Michelin-starred Indian chef Hemant Mathur is optimistic that pickle is gaining a foothold in the American palate. "Pickle is not very popular in the States yet — it's a strong flavor," he says. "Lots of Americans travel to India, taste pickle, then come back and enjoy it more. I think the mustard oil flavor is very strong to an American palate, but slowly very good-quality mustard oil is being used when preparing it, which makes it much better."

pickle_overhead Hot and sour spiced lime pickle, traditionally served in a small stainless steel dish.

Leekong uses carrot pickle as a fusion element in a number of ways, like processed into a paste and dolloped sparingly on oysters or blended with Greek yogurt and pickled shallots and served as a dip for carrot crudité (or "carrots two ways," as she calls it). "Think of a tartar sauce that has cornichons and capers, or just imagine a really good fried-fish sandwich with mango pickle mixed with yogurt or mayo."

But at the end of the day, the way you'll see this staple of Indian cuisine enjoyed by its natives is very simply, with plain rice.

"I want to eat pickle with rice and yogurt," admits Leekong. "I can't eat rice anymore without some pickled element. We ordered Chinese the other night, and it needed more acid, so I grabbed a jar of pickle out of the fridge. My husband was like, 'What are you doing?' I have an inherent pickle need for rice dishes."

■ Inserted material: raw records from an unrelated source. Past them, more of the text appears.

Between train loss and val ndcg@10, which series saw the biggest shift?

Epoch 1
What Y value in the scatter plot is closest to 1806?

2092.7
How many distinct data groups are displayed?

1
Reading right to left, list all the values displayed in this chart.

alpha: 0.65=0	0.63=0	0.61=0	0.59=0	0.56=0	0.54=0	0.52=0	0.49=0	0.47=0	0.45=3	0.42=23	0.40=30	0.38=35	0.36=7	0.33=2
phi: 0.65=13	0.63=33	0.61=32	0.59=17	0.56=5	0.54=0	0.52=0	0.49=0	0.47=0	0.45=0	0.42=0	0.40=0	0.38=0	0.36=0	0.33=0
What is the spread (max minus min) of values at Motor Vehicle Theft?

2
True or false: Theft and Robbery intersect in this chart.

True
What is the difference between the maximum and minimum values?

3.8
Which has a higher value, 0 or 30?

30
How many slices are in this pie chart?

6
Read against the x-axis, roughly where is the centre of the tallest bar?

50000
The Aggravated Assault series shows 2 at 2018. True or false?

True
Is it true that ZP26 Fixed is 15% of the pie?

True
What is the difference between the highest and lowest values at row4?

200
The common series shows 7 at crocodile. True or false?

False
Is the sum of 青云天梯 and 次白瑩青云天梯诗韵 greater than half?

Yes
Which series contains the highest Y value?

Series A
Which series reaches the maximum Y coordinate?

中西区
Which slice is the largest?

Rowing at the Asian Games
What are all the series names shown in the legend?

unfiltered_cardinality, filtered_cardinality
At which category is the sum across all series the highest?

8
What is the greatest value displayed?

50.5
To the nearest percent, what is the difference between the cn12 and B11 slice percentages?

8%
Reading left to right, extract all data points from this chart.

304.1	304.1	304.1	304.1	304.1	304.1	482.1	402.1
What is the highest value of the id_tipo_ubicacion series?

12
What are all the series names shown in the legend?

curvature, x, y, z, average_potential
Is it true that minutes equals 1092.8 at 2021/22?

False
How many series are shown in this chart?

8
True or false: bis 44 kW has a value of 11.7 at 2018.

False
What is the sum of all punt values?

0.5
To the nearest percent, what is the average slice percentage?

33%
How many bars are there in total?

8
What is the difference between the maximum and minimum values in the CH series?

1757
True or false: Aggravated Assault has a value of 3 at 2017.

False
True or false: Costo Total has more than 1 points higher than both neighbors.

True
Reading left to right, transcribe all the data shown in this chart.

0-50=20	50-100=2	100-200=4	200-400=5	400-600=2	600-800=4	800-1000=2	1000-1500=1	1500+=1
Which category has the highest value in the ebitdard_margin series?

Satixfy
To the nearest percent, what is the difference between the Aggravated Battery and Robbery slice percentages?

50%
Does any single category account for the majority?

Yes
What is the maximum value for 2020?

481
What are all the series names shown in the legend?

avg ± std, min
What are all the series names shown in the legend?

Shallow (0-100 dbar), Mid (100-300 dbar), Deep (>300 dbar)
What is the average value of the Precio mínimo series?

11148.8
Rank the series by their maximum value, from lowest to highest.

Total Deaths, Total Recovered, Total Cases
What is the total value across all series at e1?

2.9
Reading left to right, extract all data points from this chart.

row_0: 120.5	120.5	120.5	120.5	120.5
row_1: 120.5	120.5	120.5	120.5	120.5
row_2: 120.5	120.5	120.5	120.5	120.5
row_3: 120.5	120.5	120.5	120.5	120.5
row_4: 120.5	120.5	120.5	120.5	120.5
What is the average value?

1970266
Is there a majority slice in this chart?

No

Mathur concurs. "I like simple homemade lentils, roti or chapati and pickle," he says, of his preferred method of consumption. His advice on tackling this potentially intimidating flavor explosion at home: the deceptively simple achari chicken tikka."Grind mango pickle and lime pickle together into a paste, rub it on chicken and cook on skewers on the grill." Serve guessed it, rice, yogurt, chilis and coriander. Maybe a squeeze of lime for good measure.